● Your goal:
Leaving out all pictures, reproduce the entries below exactly, from the first line through the line that contains "Australia. To date, XTransfer".
━━━━━ Data records ━━━━━
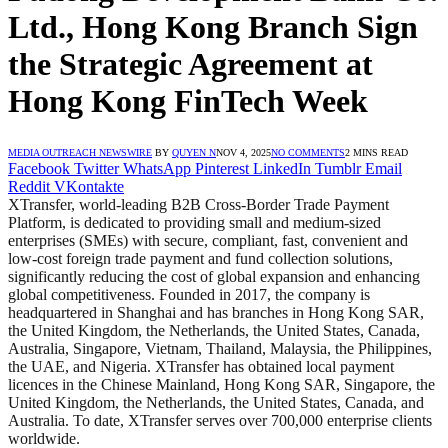
Ltd., Hong Kong Branch Sign
the Strategic Agreement at
Hong Kong FinTech Week
MEDIA OUTREACH NEWSWIRE
BY
QUYEN N
NOV 4, 2025
NO COMMENTS
2 MINS READ
Facebook
Twitter
WhatsApp
Pinterest
LinkedIn
Tumblr
Email
Reddit
VKontakte
XTransfer, world-leading B2B Cross-Border Trade Payment
Platform, is dedicated to providing small and medium-sized
enterprises (SMEs) with secure, compliant, fast, convenient and
low-cost foreign trade payment and fund collection solutions,
significantly reducing the cost of global expansion and enhancing
global competitiveness. Founded in 2017, the company is
headquartered in Shanghai and has branches in Hong Kong SAR,
the United Kingdom, the Netherlands, the United States, Canada,
Australia, Singapore, Vietnam, Thailand, Malaysia, the Philippines,
the UAE, and Nigeria. XTransfer has obtained local payment
licences in the Chinese Mainland, Hong Kong SAR, Singapore, the
United Kingdom, the Netherlands, the United States, Canada, and
Australia. To date, XTransfer serves over 700,000 enterprise clients
worldwide.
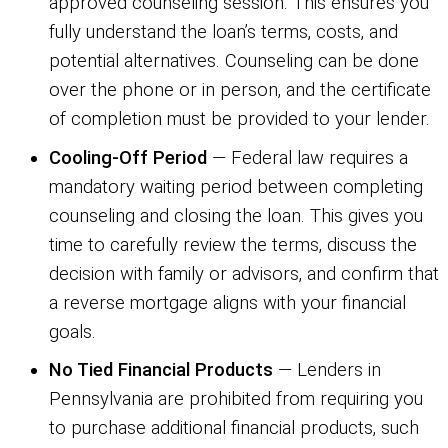
approved counseling session. This ensures you
fully understand the loan’s terms, costs, and
potential alternatives. Counseling can be done
over the phone or in person, and the certificate
of completion must be provided to your lender.
Cooling-Off Period
— Federal law requires a
mandatory waiting period between completing
counseling and closing the loan. This gives you
time to carefully review the terms, discuss the
decision with family or advisors, and confirm that
a reverse mortgage aligns with your financial
goals.
No Tied Financial Products
— Lenders in
Pennsylvania are prohibited from requiring you
to purchase additional financial products, such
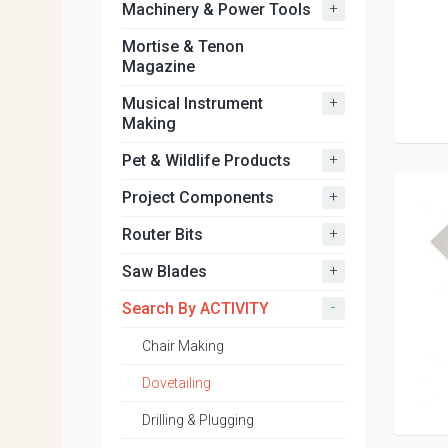
+
Machinery & Power Tools
Mortise & Tenon
Magazine
+
Musical Instrument
Making
+
Pet & Wildlife Products
+
Project Components
+
Router Bits
+
Saw Blades
-
Search By ACTIVITY
Chair Making
Dovetailing
Drilling & Plugging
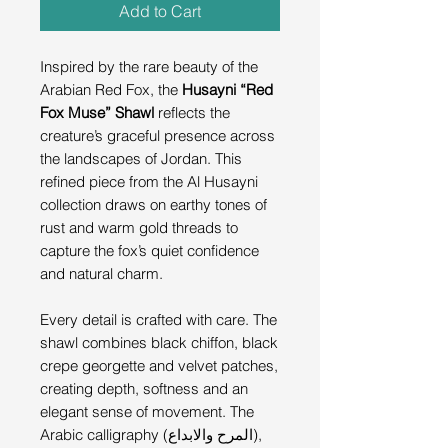
Add to Cart
Inspired by the rare beauty of the
Arabian Red Fox, the
Husayni “Red
Fox Muse” Shawl
reflects the
creature’s graceful presence across
the landscapes of Jordan. This
refined piece from the Al Husayni
collection draws on earthy tones of
rust and warm gold threads to
capture the fox’s quiet confidence
and natural charm.
Every detail is crafted with care. The
shawl combines black chiffon, black
crepe georgette and velvet patches,
creating depth, softness and an
elegant sense of movement. The
Arabic calligraphy (المرح والابداع),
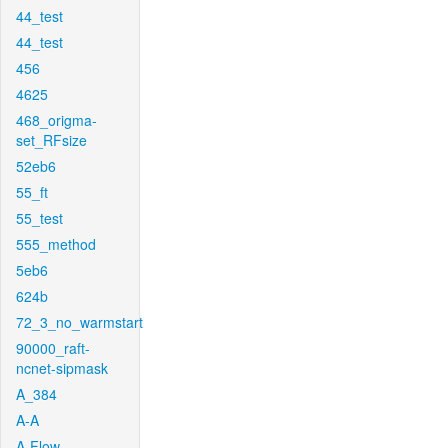
44_test
44_test
456
4625
468_origma-
set_RFsize
52eb6
55_ft
55_test
555_method
5eb6
624b
72_3_no_warmstart
90000_raft-
ncnet-sipmask
A_384
A-A
A-Flow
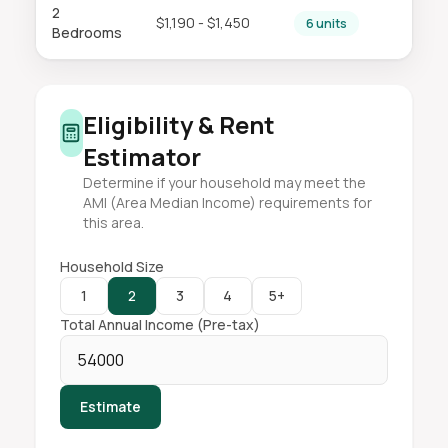
2
$1,190 - $1,450
6 units
Bedrooms
Eligibility & Rent
Estimator
Determine if your household may meet the
AMI (Area Median Income) requirements for
this area.
Household Size
1
2
3
4
5+
Total Annual Income (Pre-tax)
Estimate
━━━━━
● Task output:
Ltd., Hong Kong Branch Sign
the Strategic Agreement at
Hong Kong FinTech Week
MEDIA OUTREACH NEWSWIRE
BY
QUYEN N
NOV 4, 2025
NO COMMENTS
2 MINS READ
Facebook
Twitter
WhatsApp
Pinterest
LinkedIn
Tumblr
Email
Reddit
VKontakte
XTransfer, world-leading B2B Cross-Border Trade Payment
Platform, is dedicated to providing small and medium-sized
enterprises (SMEs) with secure, compliant, fast, convenient and
low-cost foreign trade payment and fund collection solutions,
significantly reducing the cost of global expansion and enhancing
global competitiveness. Founded in 2017, the company is
headquartered in Shanghai and has branches in Hong Kong SAR,
the United Kingdom, the Netherlands, the United States, Canada,
Australia, Singapore, Vietnam, Thailand, Malaysia, the Philippines,
the UAE, and Nigeria. XTransfer has obtained local payment
licences in the Chinese Mainland, Hong Kong SAR, Singapore, the
United Kingdom, the Netherlands, the United States, Canada, and
Australia. To date, XTransfer serves over 700,000 enterprise clients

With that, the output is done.